Indeed, like his great-grandfather, Trapani does most of his coaching during practice and uses the games as a report card. Perhaps that's what makes his team, which is 4-1 with several overwhelming victories, so much fun to watch. The Cavaliers currently have only eight players because of eligibility issues, but, even when greatly outnumbered, they press, they run, they overwhelm the opponent with passing and defense while Trapani, like Wooden, rarely calls a timeout.
"The little mannerisms, the way he deals with the players, I can really see my grandfather in him," his mother, Cathleen, says during a recent game. "He never talks about who he's following, but you know it's there."
After the rout of San Fernando, which was completed when he ordered his players to stop shooting, Trapani addressed them in a locker room that's not really a locker room. It's an oversized closet with no showers, a small room where freshmen have to get dressed from their backpacks that are strewn across the floor.
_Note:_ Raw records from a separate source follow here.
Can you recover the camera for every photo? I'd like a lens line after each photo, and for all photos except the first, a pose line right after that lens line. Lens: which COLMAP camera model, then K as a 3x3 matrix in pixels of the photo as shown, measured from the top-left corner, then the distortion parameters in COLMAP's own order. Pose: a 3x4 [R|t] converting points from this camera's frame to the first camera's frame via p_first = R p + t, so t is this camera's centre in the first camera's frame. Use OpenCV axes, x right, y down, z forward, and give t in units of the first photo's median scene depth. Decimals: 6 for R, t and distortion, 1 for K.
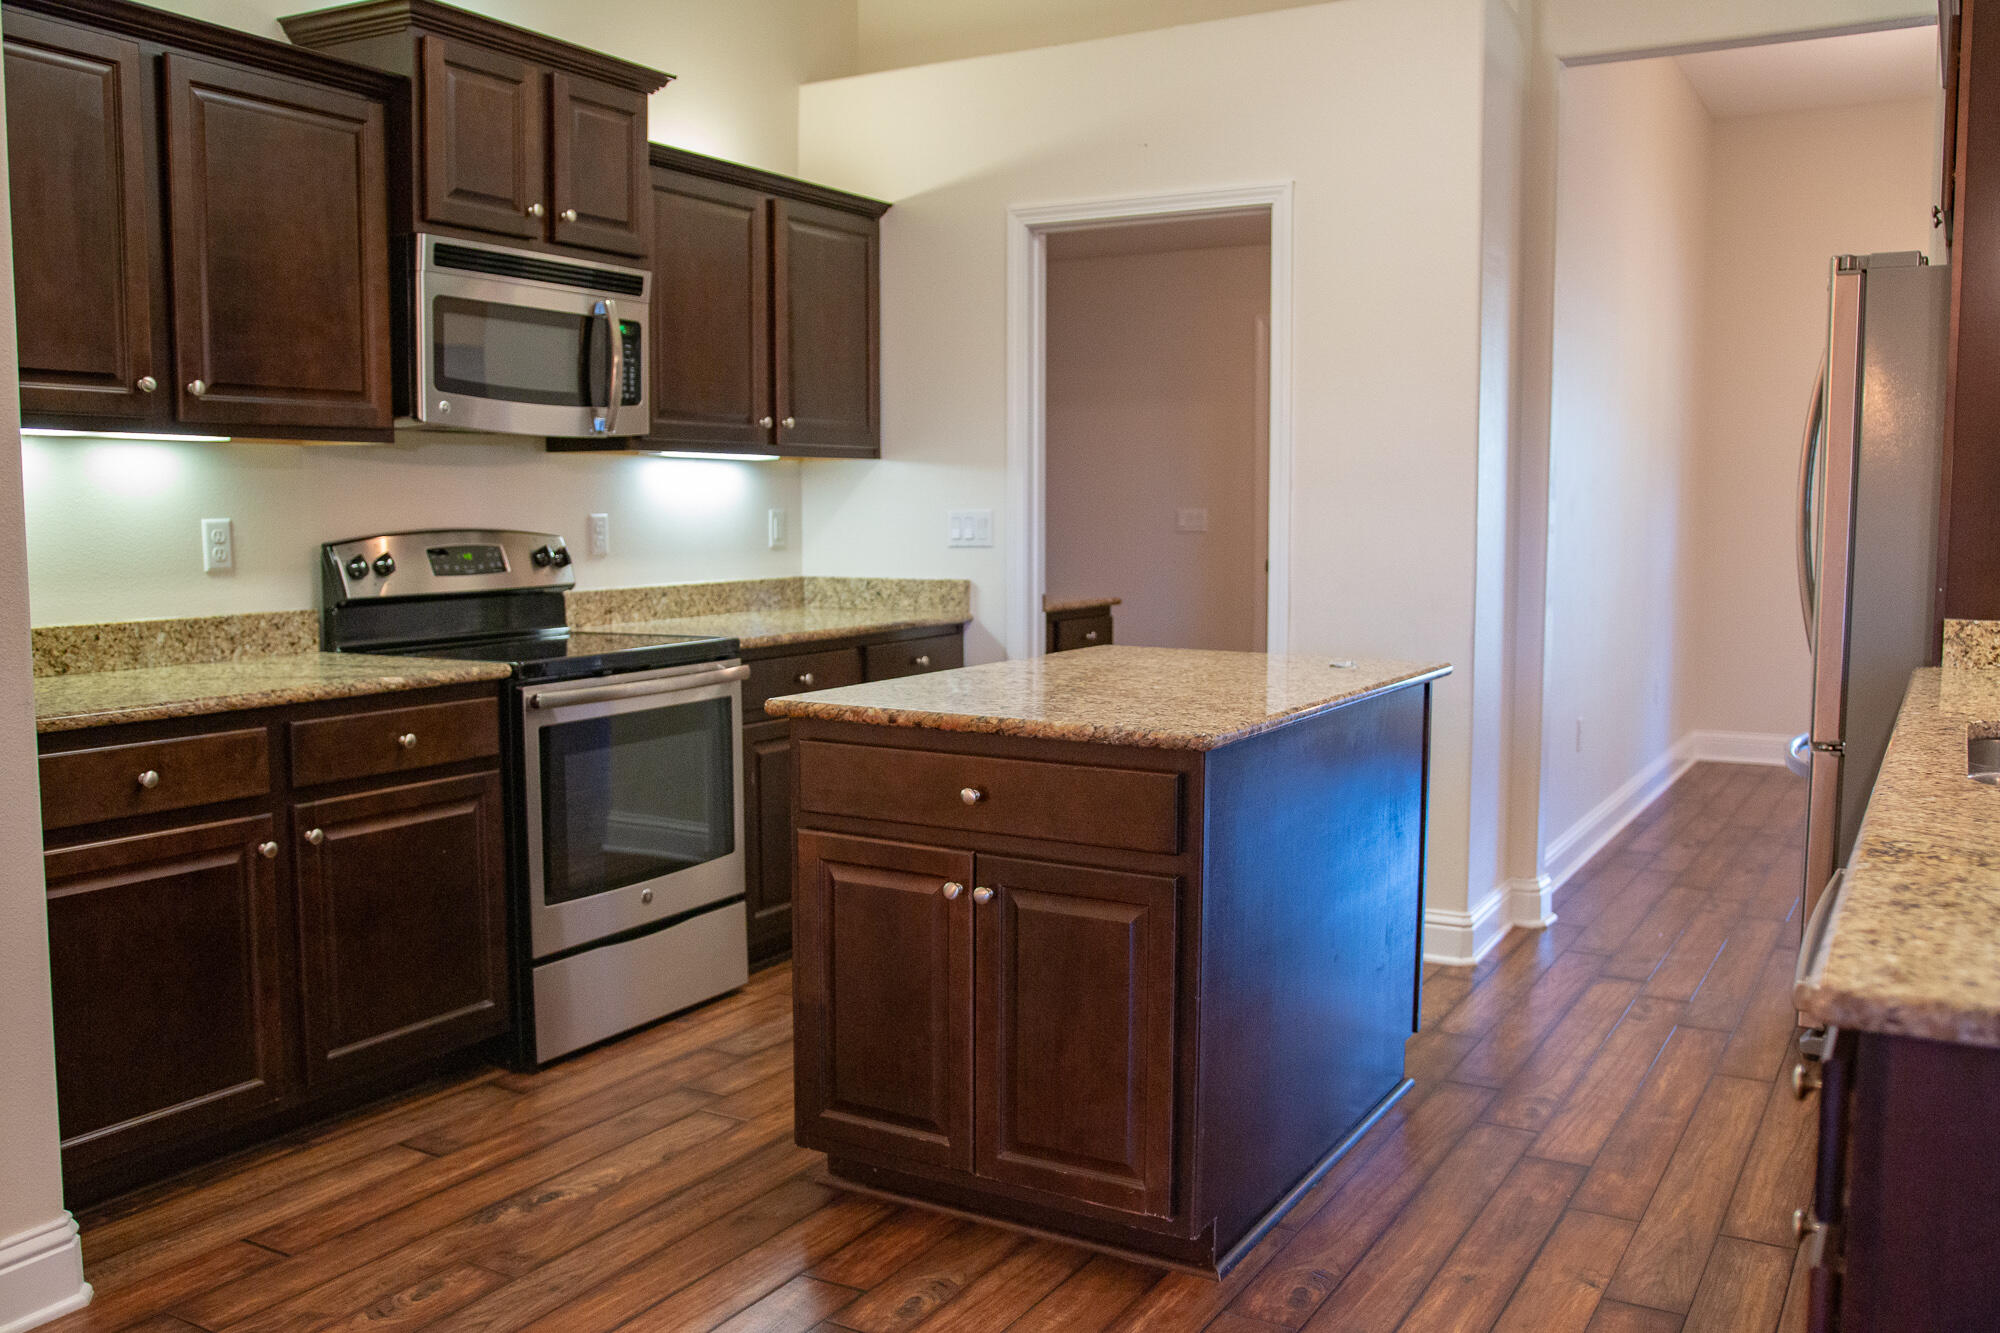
lens RADIAL K [[1707.9, 0, 984.0], [0, 1707.9, 669.4], [0, 0, 1]] dist [-0.092655, 0.075675]
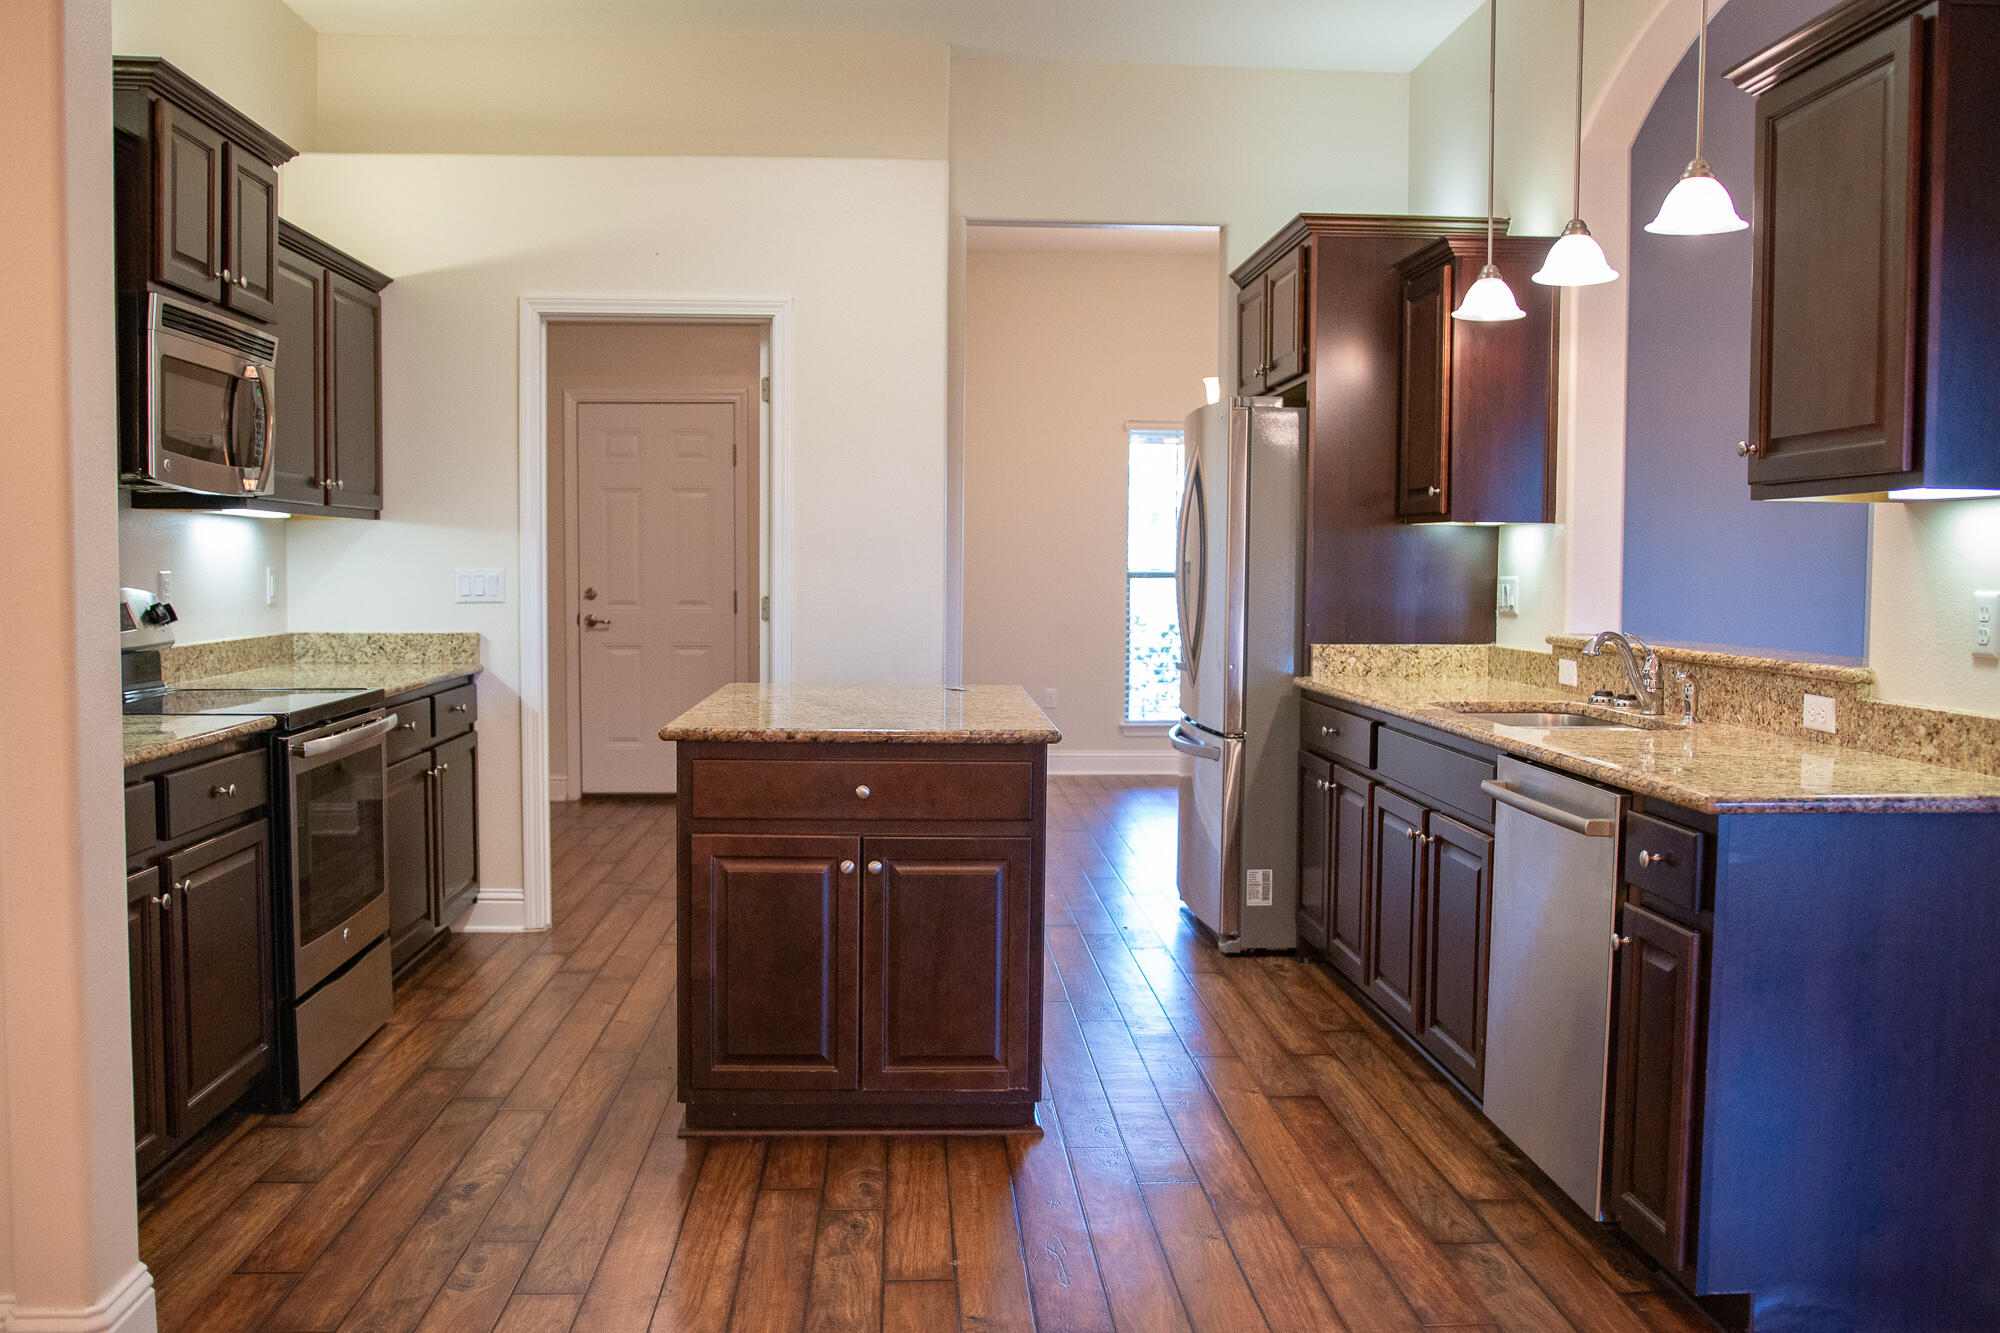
lens RADIAL K [[1707.9, 0, 984.0], [0, 1707.9, 669.4], [0, 0, 1]] dist [-0.092655, 0.075675]
pose [[0.832923, -0.026983, 0.552730, -0.587360], [0.044807, 0.998820, -0.018760, 0.008953], [-0.551572, 0.040392, 0.833149, -0.122050]]
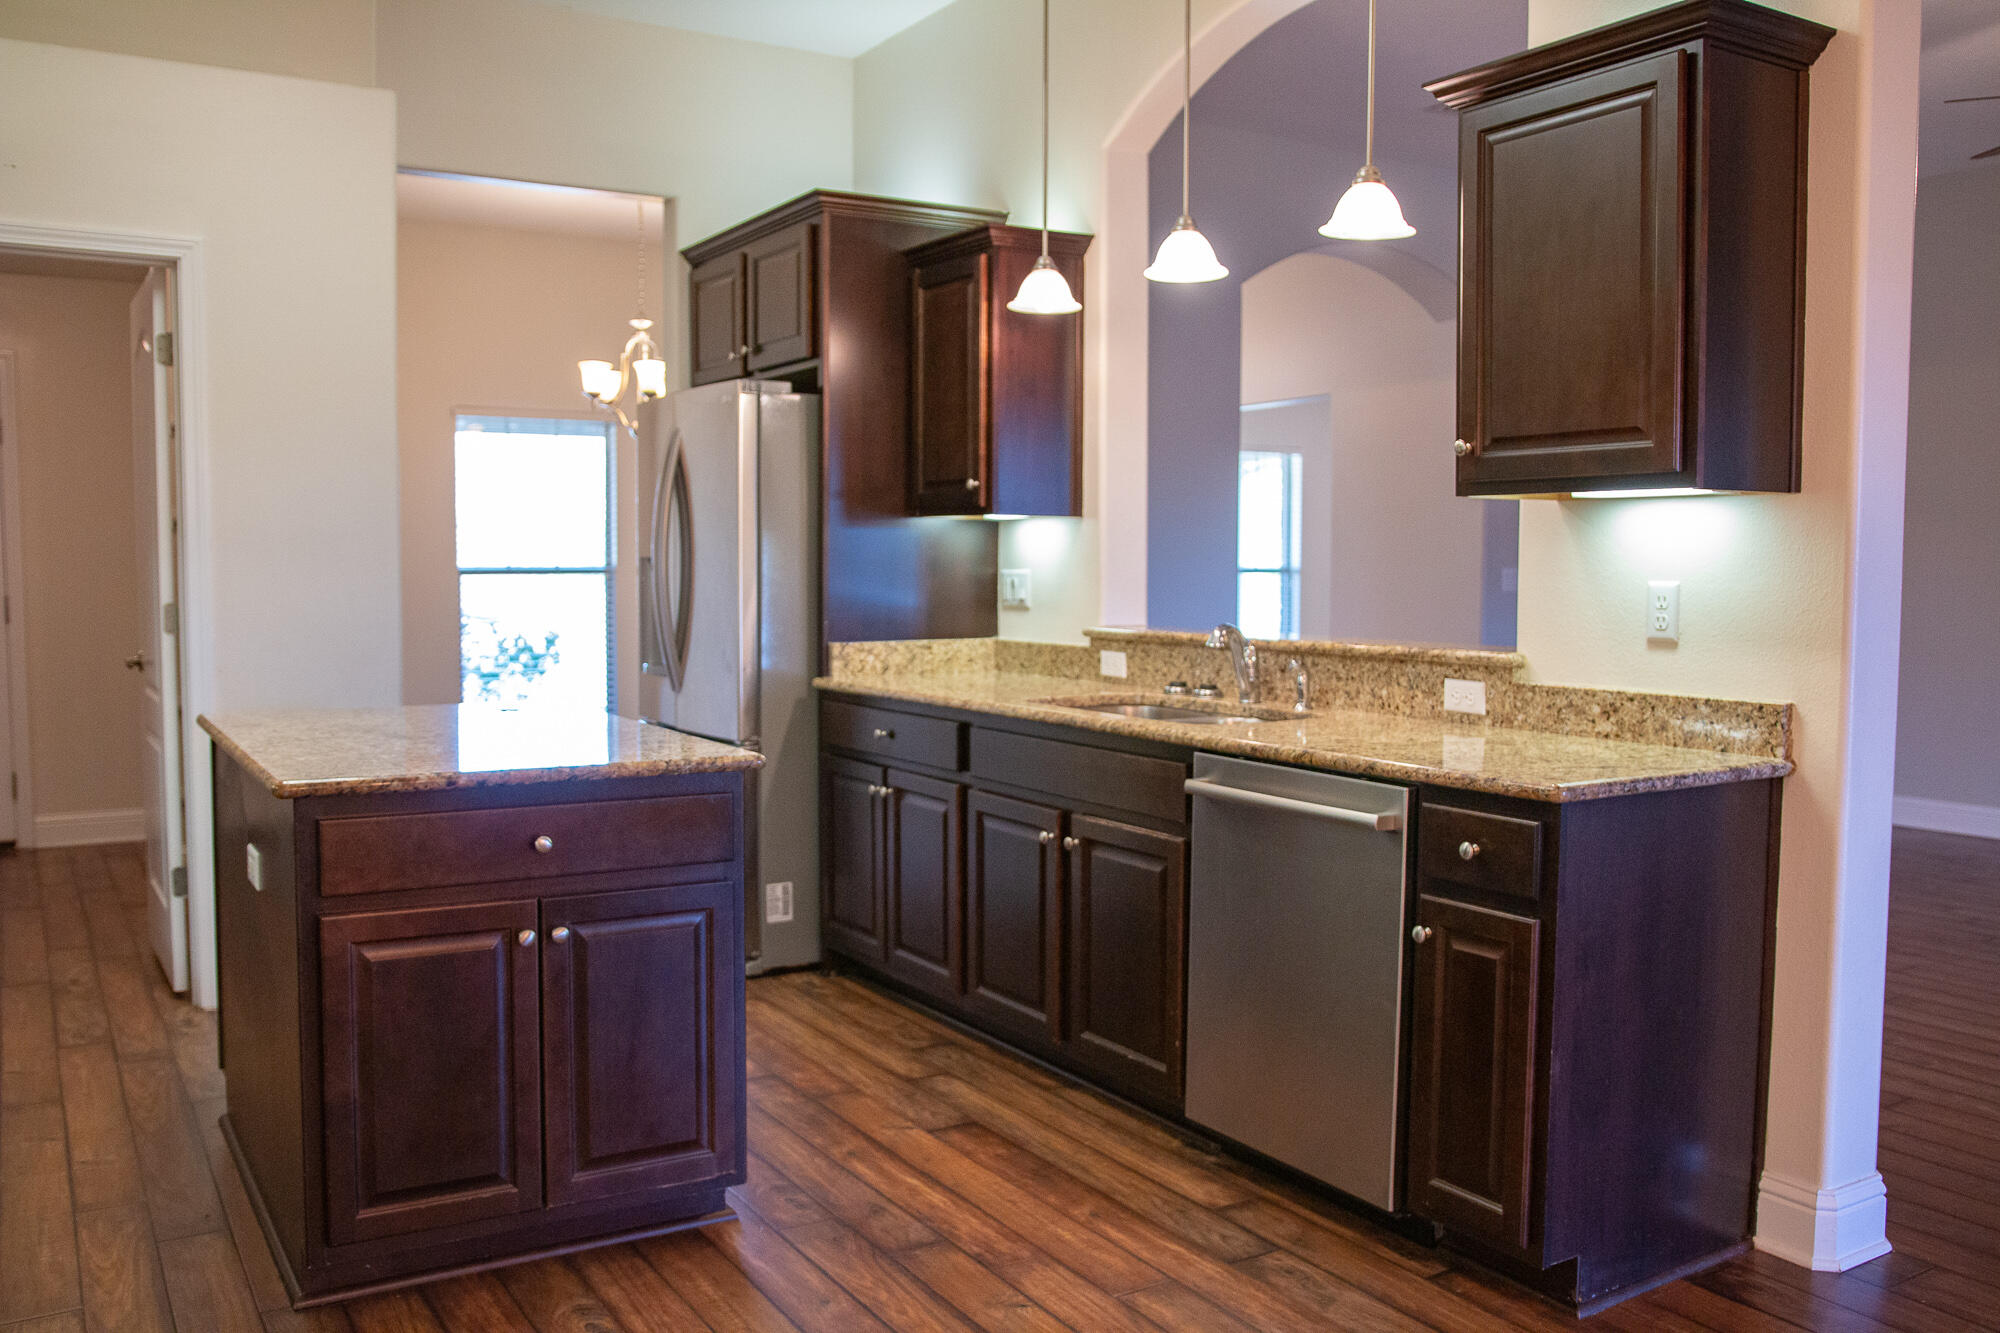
lens RADIAL K [[1657.9, 0, 992.2], [0, 1657.9, 670.0], [0, 0, 1]] dist [-0.090514, 0.072104]
pose [[0.466816, -0.055363, 0.882620, -0.699272], [0.081208, 0.996505, 0.019555, -0.027223], [-0.880618, 0.062547, 0.469680, 0.248654]]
As they pull on their jeans over sweaty uniforms, Trapani is doing one last bit of teaching.
"You helped each other today, that's so important," he says.
If that phrase sounds familiar, it is part of John Wooden's celebrated seven-point creed. A laminated version of that creed is the one memento from his great-grandfather that Tyler Trapani carries with him every day, even if it sometimes feels so bulky he has to leave it in his car.
"The creed is not always on me," John Wooden's great-grandson says with a smile. "But I always know right where it is."